** What the task asks **
In this exercise, retype exactly and only the lines from the top of the entries below through the line that holds "right knee: (460, 687, 25)", omitting pictures.

(Beginning of Data listing)

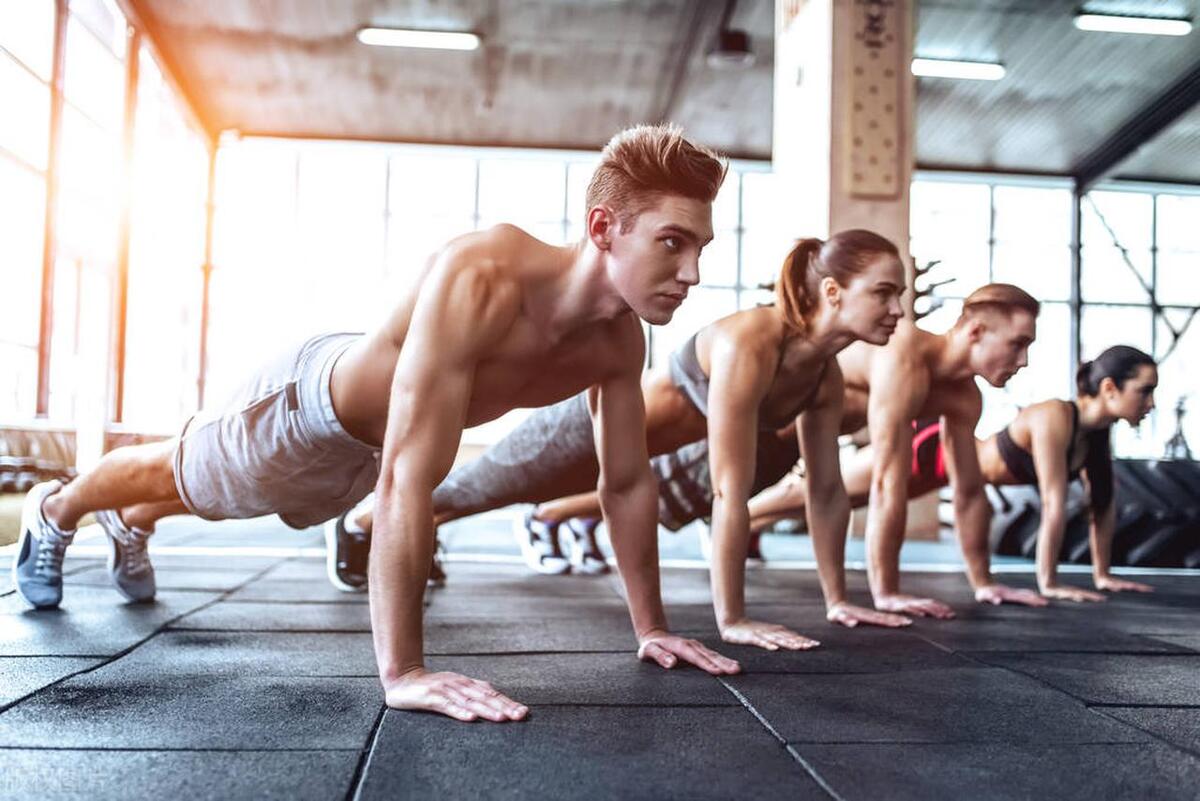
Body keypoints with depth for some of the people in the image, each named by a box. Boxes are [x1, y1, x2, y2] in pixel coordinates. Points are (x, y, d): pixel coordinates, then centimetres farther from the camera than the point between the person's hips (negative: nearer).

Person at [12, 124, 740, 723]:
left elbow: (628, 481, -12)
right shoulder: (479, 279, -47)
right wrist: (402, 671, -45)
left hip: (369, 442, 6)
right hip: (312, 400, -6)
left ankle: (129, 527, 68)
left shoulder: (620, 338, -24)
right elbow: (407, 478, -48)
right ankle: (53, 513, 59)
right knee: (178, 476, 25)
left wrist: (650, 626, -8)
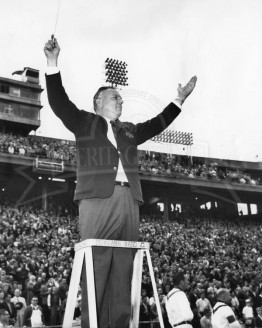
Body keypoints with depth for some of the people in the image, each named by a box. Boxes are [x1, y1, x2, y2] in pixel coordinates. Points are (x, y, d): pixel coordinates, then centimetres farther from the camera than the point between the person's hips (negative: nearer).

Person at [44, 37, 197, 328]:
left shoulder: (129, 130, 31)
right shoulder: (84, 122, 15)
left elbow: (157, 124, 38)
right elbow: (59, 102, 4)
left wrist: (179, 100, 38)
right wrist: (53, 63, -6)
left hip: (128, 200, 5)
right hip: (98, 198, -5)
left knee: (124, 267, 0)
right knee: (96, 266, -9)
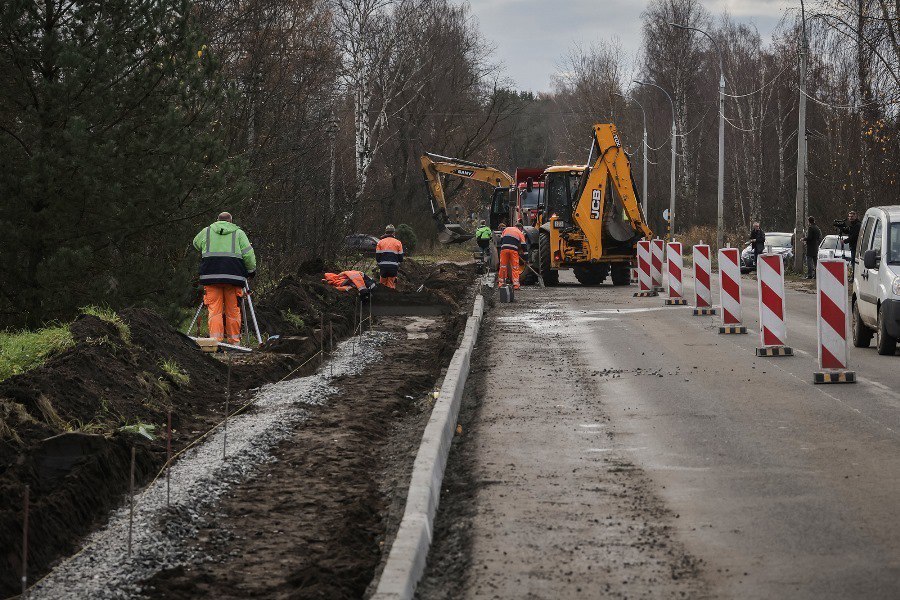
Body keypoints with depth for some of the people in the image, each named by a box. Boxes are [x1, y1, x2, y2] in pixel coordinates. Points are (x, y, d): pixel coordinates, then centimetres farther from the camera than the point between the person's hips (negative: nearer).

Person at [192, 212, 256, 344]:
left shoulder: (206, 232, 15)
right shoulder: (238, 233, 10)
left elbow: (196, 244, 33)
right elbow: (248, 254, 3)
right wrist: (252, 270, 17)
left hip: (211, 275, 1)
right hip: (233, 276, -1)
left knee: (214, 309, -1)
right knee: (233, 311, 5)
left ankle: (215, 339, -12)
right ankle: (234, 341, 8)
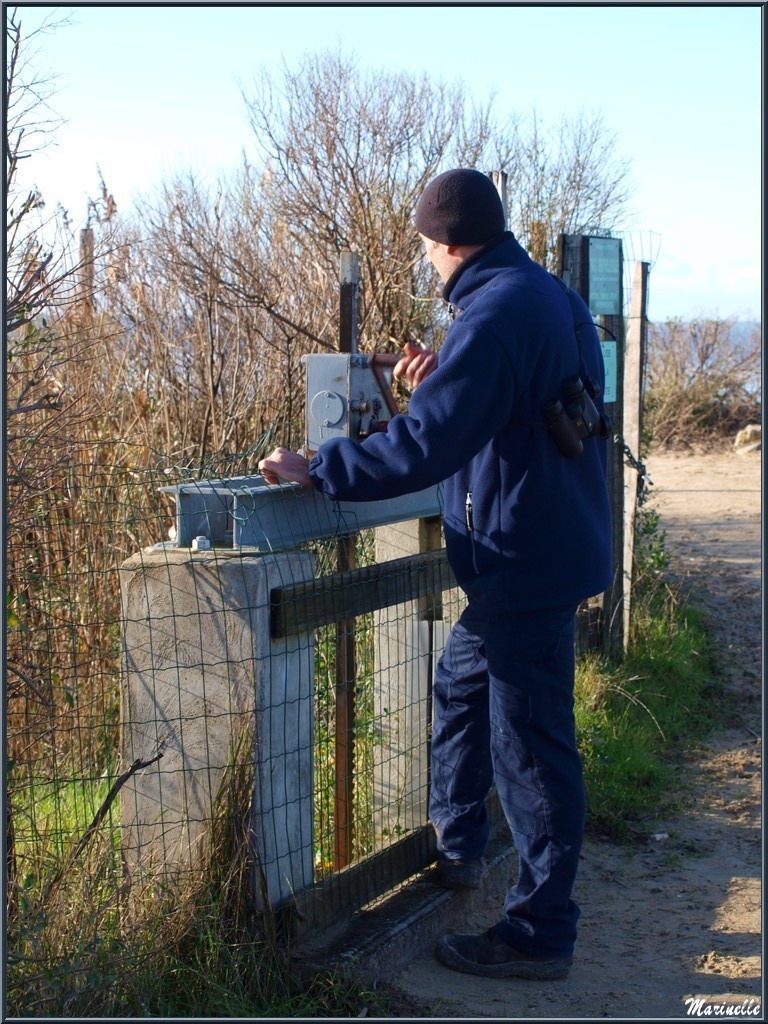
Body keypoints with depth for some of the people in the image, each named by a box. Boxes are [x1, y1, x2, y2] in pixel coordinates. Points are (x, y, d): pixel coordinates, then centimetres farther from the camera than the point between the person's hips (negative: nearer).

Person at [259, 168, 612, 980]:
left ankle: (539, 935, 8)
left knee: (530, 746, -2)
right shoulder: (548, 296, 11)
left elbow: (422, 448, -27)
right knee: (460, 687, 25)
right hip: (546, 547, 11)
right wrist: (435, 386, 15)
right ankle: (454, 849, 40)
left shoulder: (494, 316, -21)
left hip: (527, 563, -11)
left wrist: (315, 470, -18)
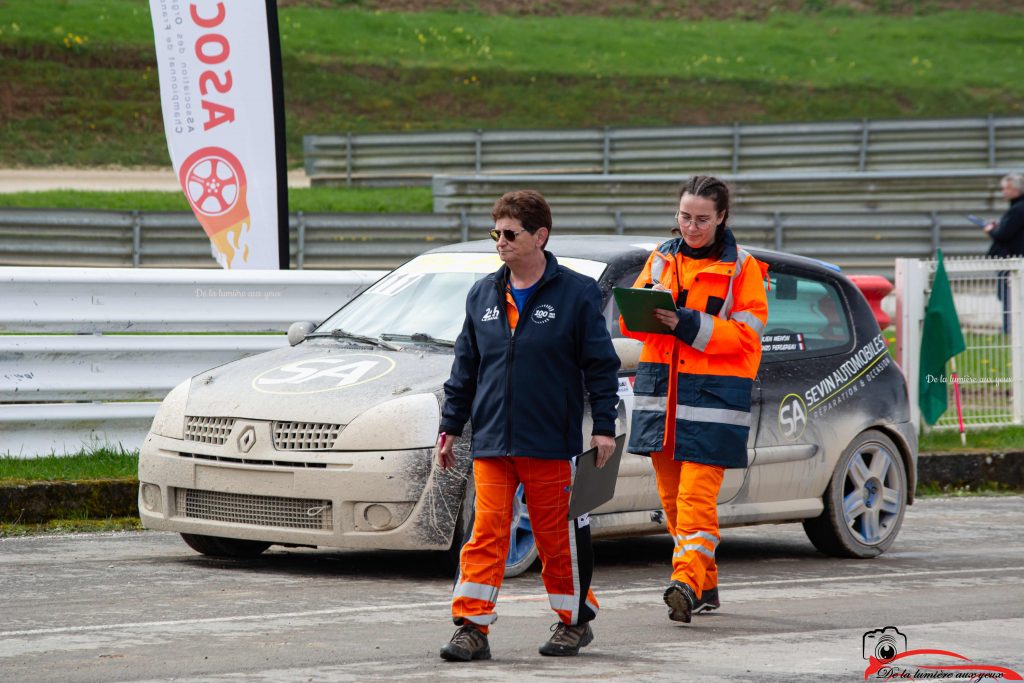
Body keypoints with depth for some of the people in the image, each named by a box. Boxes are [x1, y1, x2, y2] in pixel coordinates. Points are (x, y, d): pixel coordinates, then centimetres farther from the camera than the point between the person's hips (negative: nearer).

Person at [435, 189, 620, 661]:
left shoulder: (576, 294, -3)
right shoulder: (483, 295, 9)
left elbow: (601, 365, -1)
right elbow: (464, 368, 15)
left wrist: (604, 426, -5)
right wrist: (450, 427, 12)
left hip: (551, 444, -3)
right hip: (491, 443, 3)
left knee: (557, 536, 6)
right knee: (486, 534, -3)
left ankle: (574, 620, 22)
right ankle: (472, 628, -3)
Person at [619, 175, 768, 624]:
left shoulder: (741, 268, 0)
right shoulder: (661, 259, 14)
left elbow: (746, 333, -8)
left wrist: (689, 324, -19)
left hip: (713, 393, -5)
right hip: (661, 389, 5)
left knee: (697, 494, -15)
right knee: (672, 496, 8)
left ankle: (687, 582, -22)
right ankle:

(End of Data listing)

** Exercise output **
Body keypoints with depth for some of the people in the image, each named by a box. Boxes are [x1, y1, x2, y2] in pixel coordinates. Points are (x, y, d): pixel coordinates, then centimetres farther from the camera than the point between the person's hips (negative: nearer).

Person at [12, 124, 740, 723]:
left elbow: (628, 481, -12)
right shoulder: (479, 279, -47)
right wrist: (402, 671, -45)
left hip: (369, 442, 6)
right hip: (312, 400, -6)
left ankle: (129, 527, 68)
left shoulder: (620, 338, -24)
right elbow: (407, 478, -48)
right ankle: (53, 513, 59)
right knee: (178, 476, 25)
left wrist: (650, 626, -8)
Body keypoints with depth for some of the people in the image, each named by a box. Boxes are [x1, y1, x2, y2] in pixel coordinates. Points are (x, y, d): pixel coordinates, then centimetres farther from the camera than the point between the person's hips (negative: nearer).

Person at [44, 37, 197, 328]:
left shoulder: (129, 130, 31)
right shoulder: (84, 122, 15)
left elbow: (157, 124, 38)
right elbow: (59, 102, 4)
left wrist: (179, 100, 38)
right wrist: (53, 63, -6)
left hip: (128, 200, 5)
right hip: (98, 198, -5)
left knee: (124, 267, 0)
right knee: (96, 266, -9)
Body keypoints with depth for some of the people in the image, each named by a box. Boxes are [x1, y1, x2, y2] in pixel coordinates. Points are (x, y, d): pixel coordinates, then centimetres farther from the camera than the point between the person's hips (negative: nearer).

Person at [192, 212, 256, 344]:
left shoulder: (206, 232, 15)
right shoulder: (238, 233, 10)
left elbow: (196, 244, 33)
right elbow: (248, 254, 3)
right wrist: (252, 270, 17)
left hip: (211, 275, 1)
right hip: (233, 276, -1)
left knee: (214, 309, -1)
right knee: (233, 311, 5)
left ankle: (215, 339, -12)
right ankle: (234, 341, 8)
Body keypoints with depth for some of the people in the image, each named by a box. Boxes are [x1, y1, x2, y2] in pixel coordinates. Points are (x, y, d): pixel coordinates, then centimetres farther from the camera than the point between the person's hips (negative: nearer).

Person at [259, 168, 612, 980]:
left ankle: (539, 935, 8)
left knee: (530, 746, -2)
right shoulder: (548, 296, 11)
left elbow: (422, 448, -27)
right knee: (460, 687, 25)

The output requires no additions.